Today, Tatu is alive and well, studying for a master’s degree in public health. Faith is preparing to enter her first year of university in the school of pharmacology—at the same hospital where her mother is a nurse. But Tatu worries about her own future at this moment. She has only three months of ARVs on hand to sustain her. And she worries about the expectant mothers who come to the hospital and find the HIV clinic closed and ARVs in limited supply. Without PEPFAR, will the country revert to the previous time when women had no way to protect their babies from HIV?
“We’ll start getting HIV-positive babies, born from HIV-positive women who didn’t have access to ARV treatment,” says Tatu.
We recognize that every new administration seeks to review and realign existing projects with its priorities. However, PEPFAR works at its best when Congress and the administration work together as partners. We urge you to collaborate with this administration to ensure that these lifesaving efforts continue, allowing all children and families served by PEPFAR to keep receiving essential services.

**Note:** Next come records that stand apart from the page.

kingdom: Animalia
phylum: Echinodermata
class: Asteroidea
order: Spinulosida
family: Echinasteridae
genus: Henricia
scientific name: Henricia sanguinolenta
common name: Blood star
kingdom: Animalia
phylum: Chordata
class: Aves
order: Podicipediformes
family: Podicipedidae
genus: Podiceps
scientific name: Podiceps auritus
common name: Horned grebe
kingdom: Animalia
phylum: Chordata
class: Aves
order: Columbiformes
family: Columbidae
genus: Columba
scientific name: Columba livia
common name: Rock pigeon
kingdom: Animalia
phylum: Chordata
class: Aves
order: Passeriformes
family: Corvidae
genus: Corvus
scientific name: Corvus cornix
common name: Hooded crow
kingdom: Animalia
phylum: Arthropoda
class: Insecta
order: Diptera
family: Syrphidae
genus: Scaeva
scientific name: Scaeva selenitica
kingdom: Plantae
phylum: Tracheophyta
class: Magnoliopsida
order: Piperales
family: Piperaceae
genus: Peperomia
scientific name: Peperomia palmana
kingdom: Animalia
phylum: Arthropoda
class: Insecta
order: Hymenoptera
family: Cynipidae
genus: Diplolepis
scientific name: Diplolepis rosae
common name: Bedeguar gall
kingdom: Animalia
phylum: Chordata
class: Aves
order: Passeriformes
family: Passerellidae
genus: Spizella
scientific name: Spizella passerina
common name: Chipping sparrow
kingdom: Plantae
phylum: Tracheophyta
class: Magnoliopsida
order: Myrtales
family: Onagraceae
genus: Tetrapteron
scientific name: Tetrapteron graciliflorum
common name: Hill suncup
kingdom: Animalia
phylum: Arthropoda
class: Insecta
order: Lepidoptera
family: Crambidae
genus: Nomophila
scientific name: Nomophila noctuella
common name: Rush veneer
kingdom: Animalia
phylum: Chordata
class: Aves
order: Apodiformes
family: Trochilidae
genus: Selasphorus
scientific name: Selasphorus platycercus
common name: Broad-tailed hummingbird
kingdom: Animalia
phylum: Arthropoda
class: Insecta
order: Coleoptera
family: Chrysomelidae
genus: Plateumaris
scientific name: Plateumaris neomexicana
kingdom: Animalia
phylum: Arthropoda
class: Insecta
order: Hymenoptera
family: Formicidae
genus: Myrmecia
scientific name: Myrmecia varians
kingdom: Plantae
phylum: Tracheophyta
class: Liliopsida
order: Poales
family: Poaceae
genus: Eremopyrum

I want to express unwavering support for our national and local partners whom we work with every day to reach the people and communities in need of HIV prevention, care, and treatment services. I also want to express support for our global partners—the Global Fund to Fight AIDS, Tuberculosis and Malaria; the World Health Organization (WHO); the Joint United Nations Programme on HIV and AIDS (UNAIDS); and the United Nations Children’s Fund (UNICEF). PEPFAR’s success—and, in turn, EGPAF’s success as an international organization working at national and local levels—is due in large part to the collaboration of countries, communities, U.S.-supported programming, and international partners. The prospect of ending AIDS in children will be jeopardized without a range of actors to provide program support, technical expertise, and institutional commitment.
Please think of Tatu and Faith and all of the other mothers, children, families, and communities supported by PEPFAR when you are making considerations of the program for Fiscal Year 2026. U.S. leadership must continue in the fight against HIV and AIDS.